**Task brief**
Rewrite the text of every row below with each "€" changed to "EUR" and nothing else altered. Omit the pictures from your answer.

**Data shown**
* * *

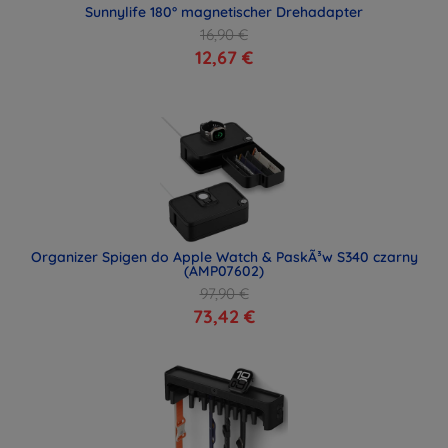
Sunnylife 180° magnetischer Drehadapter
16,90 €
12,67 €
Organizer Spigen do Apple Watch & PaskÃ³w S340 czarny
(AMP07602)
97,90 €
73,42 €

* * *

**Task answer**
Sunnylife 180° magnetischer Drehadapter
16,90 EUR
12,67 EUR
Organizer Spigen do Apple Watch & PaskÃ³w S340 czarny
(AMP07602)
97,90 EUR
73,42 EUR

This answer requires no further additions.